The index, which had hit a record high on January 29, was on track for its sixth straight day of losses and stood to lose about 6 per cent on the week. Australian shares lost 1.7 per cent and South Korea's KOSPI fell 2.3 per cent.
"The correction phase in equities could last through February and possibly into March," said Masahiro Ichikawa, senior strategist at Sumitomo Mitsui Asset Management in Tokyo.
"The rise in long-term US yields will have to settle for the correction phase to end. The surge in volatility has also prompted investors to sell risk assets, in turn feeding more volatility."
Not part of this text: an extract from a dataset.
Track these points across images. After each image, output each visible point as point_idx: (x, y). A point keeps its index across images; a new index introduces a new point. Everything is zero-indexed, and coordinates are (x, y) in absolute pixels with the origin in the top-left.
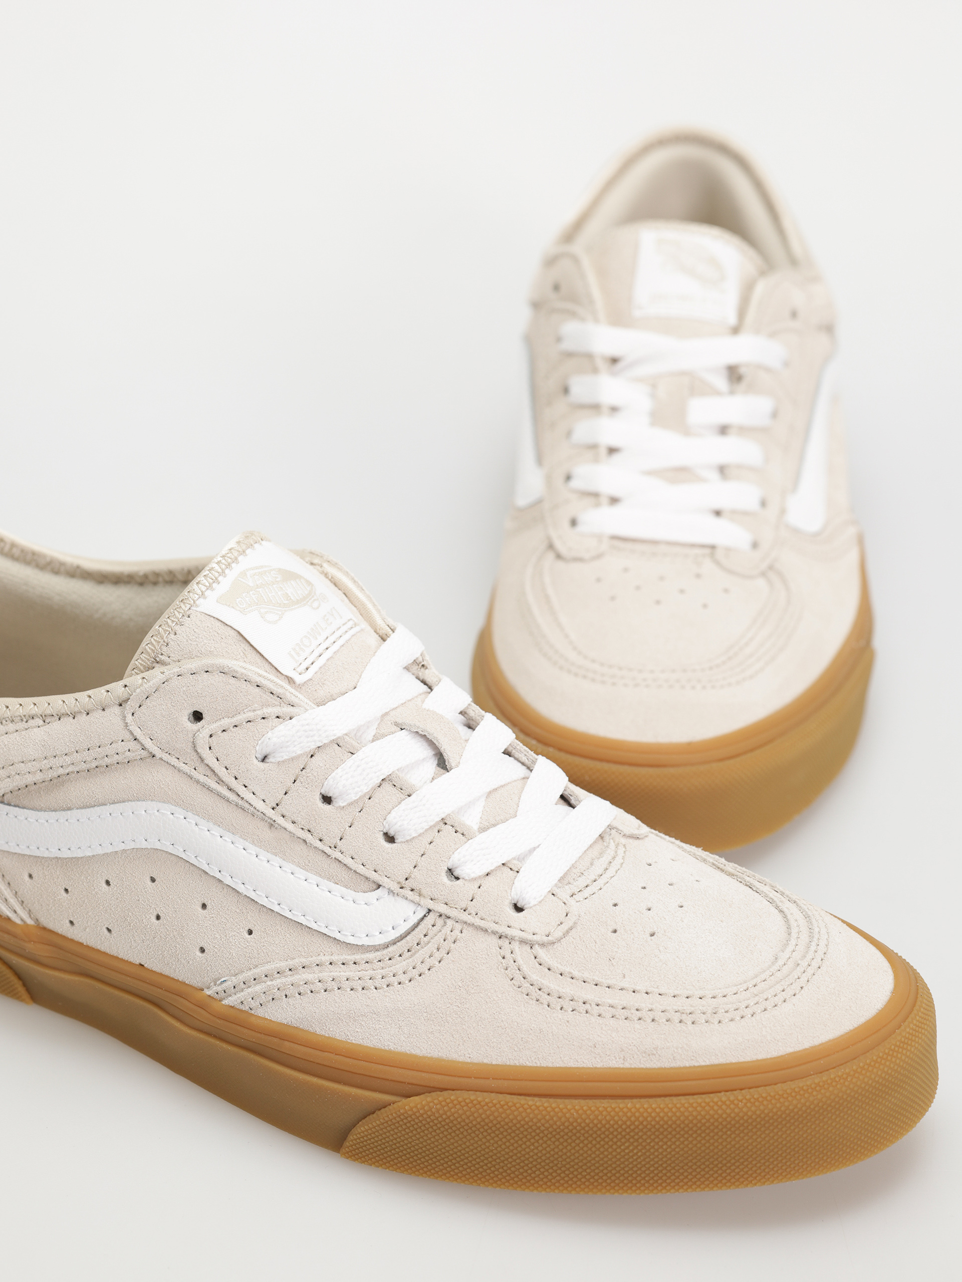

US markets remained the epicentre of the global sell-off, with the Dow plunging 4.1 per cent and the S&P 500 sinking 3.7 per cent overnight.
With Thursday's losses, both the S&P 500 and the Dow slid into correction territory, falling more than 10 per cent from January 26 record highs and showing that the dust was yet to settle from the sharp slide that began a week ago.
US stocks began to wobble last Friday after a healthy US labour market report sparked a spike in bond yields and fears of rising inflation which could trigger more central bank rate hikes.
Higher yields are seen hurting equities as they increase borrowing costs for companies and reduce their risk appetite. They also present a fresh alternative to investors, who may choose to allocate some of their money from equities to bonds.
The benchmark 10-year Treasury note yield rose as high as 2.884 per cent on Thursday, just below Monday's four-year high of 2.885 per cent. It last stood at 2.8312 per cent.
Treasury yields were pushed higher after the Bank of England said interest rates probably need to rise sooner, adding to expectations of reduced central bank stimulus globally.
The Swiss franc gained 0.1 per cent to 0.9350 franc per dollar after advancing about 0.7 per cent the previous day.
The euro added 0.1 per cent to $1.2261.
The dollar index against a basket of six major currencies stood at 90.193 after touching a two-week high of 90.567 overnight.
The pound rose 0.1 per cent to $1.3930. It had reached $1.4067 overnight following the hawkish BoE comments.
Commodity-linked currencies sagged as crude oil prices fell to seven-week lows.
The Canadian dollar traded at C$1.2590 per dollar after weakening to a six-week low of C$1.2615 the previous day. The Australian dollar fell to $0.7766, its lowest since Dec. 28.
US crude futures were down 1.15 per cent at $60.44 per barrel after hitting a seven-week trough of $60.27 on Thursday amid fears of rising global supplies after Iran announced plans to increase production and US crude output hit record highs.